EXTRAIT:
Après déjeuner et surtout s’il fait beau, ce qui est souvent le cas en cette période de l’année, il faut se rendre à San Telmo dans la rue Defensa devenue piétonne pour la journée et flâner pour découvrir ce qu’est à Buenos Aires el arte callejero (l’art qu’on pratique dans la rue). On a du mal à imaginer en Europe le nombre d’artistes qui vivent et créent dans cette ville. Cela fourmille, il y en a partout, dans tous les genres, pour tous les goûts. Il faut donc prendre son temps et regarder passer un quatuor métissé de tambours traditionnels avançant au pas cadencé et lourd si typique du candombe de défilé (juste retour d’un peu de négritude dans cette rue qui était au 19e siècle le chemin de toutes les processions des noirs de Buenos Aires), écouter ici un petit ensemble de jazz, admirer ailleurs un mime ou une statue vivante, et plaza Dorrego, il faut chercher (on trouve très vite) deux danseurs portant beau, plus très jeunes –mais est-ce que ça veut encore dire quelque chose quand il s’agit d’eux ?- deux authentiques tangueros qui sont tout entiers tango et qui dansent de l’intérieur d’eux-mêmes... L’anti-Tanguera de la rentrée au Châtelet, le vrai de vrai tango arrabalero, le tango canyengue, le tango des faubourgs, des titis et des gens simples qui expriment le plus profond d’eux-mêmes dans une danse... Pochi et Osvaldo Boó... Lui invite les spectatrices à danser et ce n’est que du bonheur si vous acceptez l’invitation, même si vous détestez, et c’est mon cas, savoir les yeux de tous fixés sur vous... Ils aiment danser le tango simple et bien marqué de D’Arienzo. Ils enseignent et doivent être d’excellents pédagogues, si j’en crois les quelques conseils qu’il m’a glissés à l’oreille tandis que nous dansions et tout ce qu’elle m’a confié sur ce qui fait l’essentiel du tango pour elle, dans sa vie de porteña.

EXTRAITS DE DONNÉES:
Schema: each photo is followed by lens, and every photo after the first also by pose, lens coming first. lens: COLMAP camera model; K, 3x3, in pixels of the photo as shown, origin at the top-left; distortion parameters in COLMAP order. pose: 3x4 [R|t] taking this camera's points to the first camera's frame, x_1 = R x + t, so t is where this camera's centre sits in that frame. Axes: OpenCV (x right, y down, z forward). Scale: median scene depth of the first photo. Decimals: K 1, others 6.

...

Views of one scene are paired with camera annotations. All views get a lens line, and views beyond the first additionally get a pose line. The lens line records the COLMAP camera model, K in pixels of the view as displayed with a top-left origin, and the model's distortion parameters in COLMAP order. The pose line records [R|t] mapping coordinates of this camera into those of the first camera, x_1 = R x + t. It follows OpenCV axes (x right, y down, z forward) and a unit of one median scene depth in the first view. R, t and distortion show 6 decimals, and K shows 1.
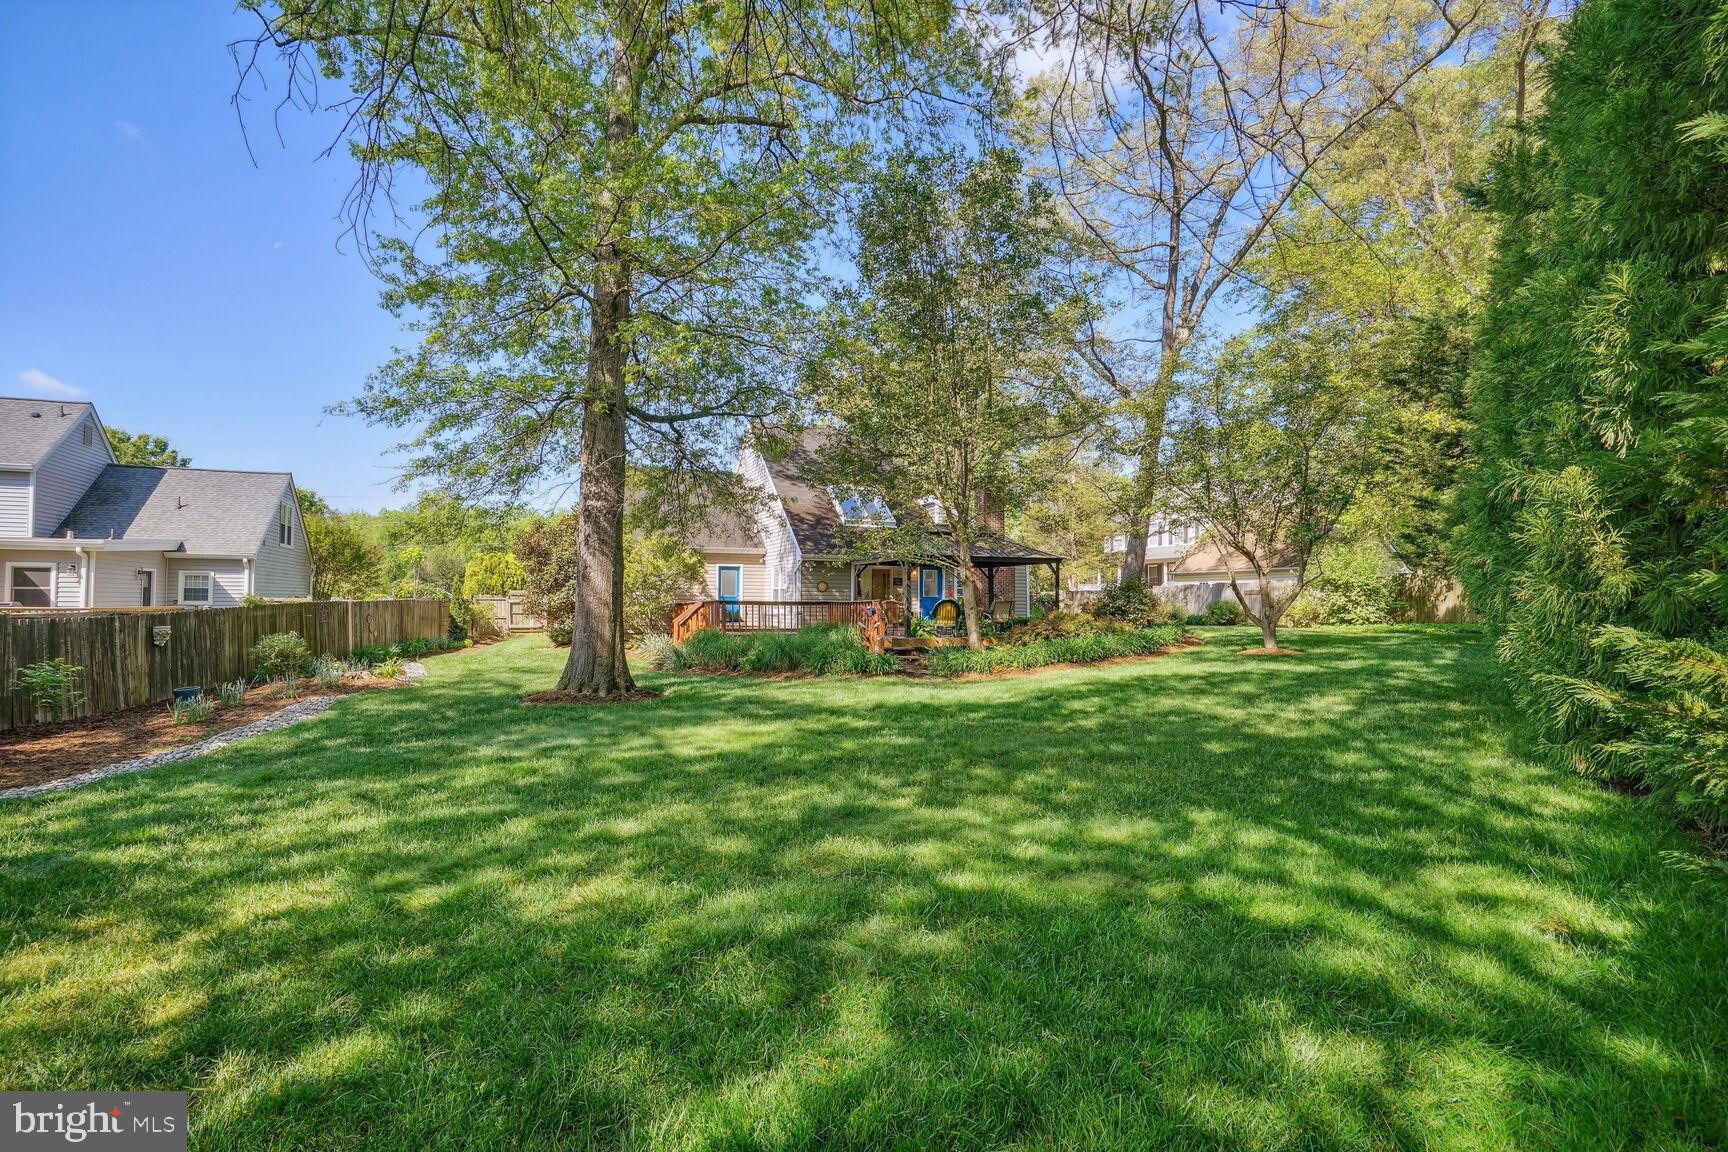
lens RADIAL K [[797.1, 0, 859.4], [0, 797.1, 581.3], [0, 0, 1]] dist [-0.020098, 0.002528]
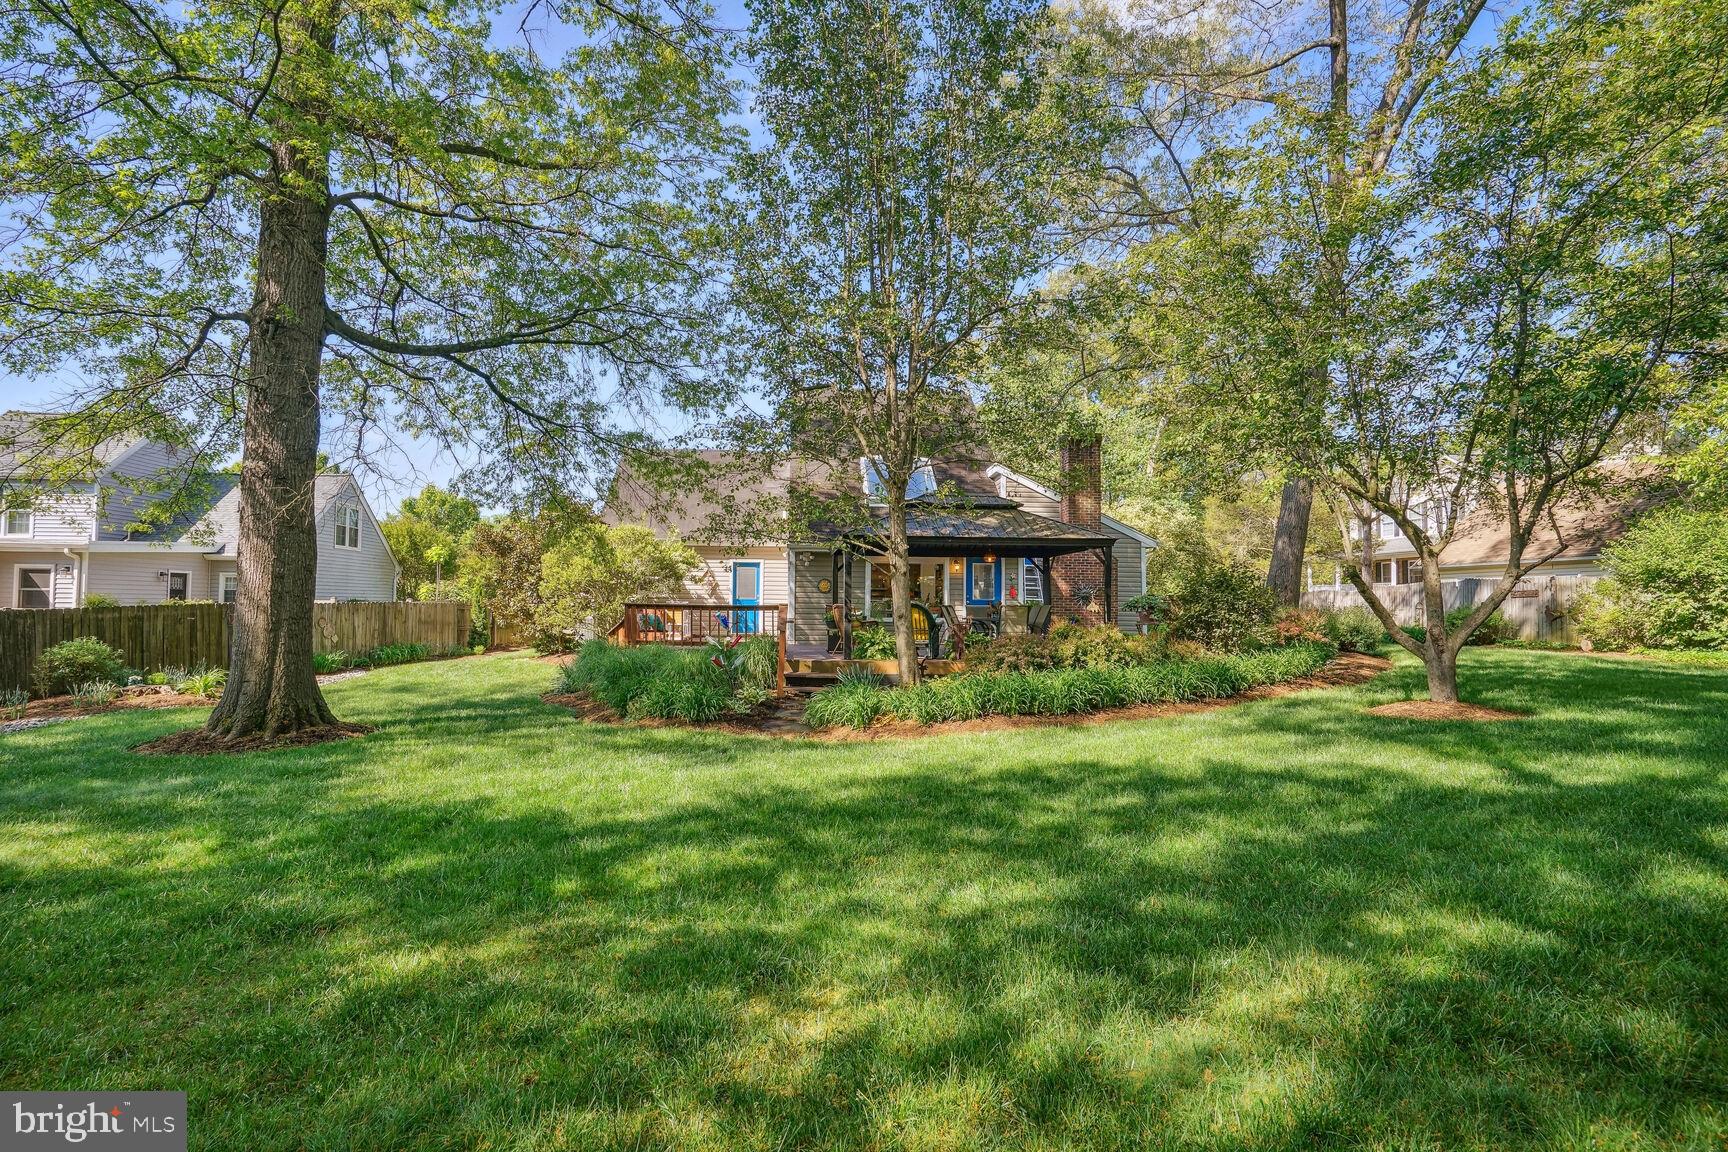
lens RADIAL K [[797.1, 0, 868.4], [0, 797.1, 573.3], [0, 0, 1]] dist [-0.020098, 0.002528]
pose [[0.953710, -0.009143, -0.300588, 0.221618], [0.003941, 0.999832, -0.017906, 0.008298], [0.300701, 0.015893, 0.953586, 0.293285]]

==

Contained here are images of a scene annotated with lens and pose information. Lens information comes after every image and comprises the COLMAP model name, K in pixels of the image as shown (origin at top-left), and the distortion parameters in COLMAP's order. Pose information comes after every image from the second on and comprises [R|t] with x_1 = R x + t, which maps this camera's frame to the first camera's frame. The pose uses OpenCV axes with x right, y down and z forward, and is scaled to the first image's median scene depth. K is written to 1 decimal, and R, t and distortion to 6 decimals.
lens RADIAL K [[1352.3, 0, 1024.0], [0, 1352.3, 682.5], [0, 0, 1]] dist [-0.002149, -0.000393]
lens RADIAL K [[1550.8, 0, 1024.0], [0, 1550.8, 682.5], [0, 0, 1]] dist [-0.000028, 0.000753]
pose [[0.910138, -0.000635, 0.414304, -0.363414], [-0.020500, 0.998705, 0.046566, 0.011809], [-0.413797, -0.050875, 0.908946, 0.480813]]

TRAVAIL DEMANDÉ:
1) D'après le texte sur San Telmo, qu'est-ce qui laisse penser que le couple de tangueros de la plaza Dorrego se compose d'excellents pédagogues ? Répondez en une à trois phrases.
2) Poursuivez le texte sur San Telmo à partir de sa dernière phrase, s'il vous plaît.

VOS RÉPONSES RÉDIGÉES:
1) Le texte en juge d'après les quelques conseils que le danseur a glissés à l'oreille pendant la danse. Il s'appuie aussi sur tout ce que la danseuse a confié de ce qui fait pour elle l'essentiel du tango, dans sa vie de porteña.

2)
Tous deux figurent au programme des réjouissances diurnes de la usina tanguera que sera l’ancien magasin Harrods dans la rue Florida pendant le Festival de Tango, à la fin du mois. Tailler une bavette avec Pochi pendant qu’Osvaldo invite tout son monde à tour de bras. Danser avec un bailarín de ley (un vrai danseur). Faire la connaissance de tous leurs amis qui passent là pour les saluer...
Bonheur d’être partie à l’autre bout de la Terre et de faire là de vraies rencontres avec les vrais gens...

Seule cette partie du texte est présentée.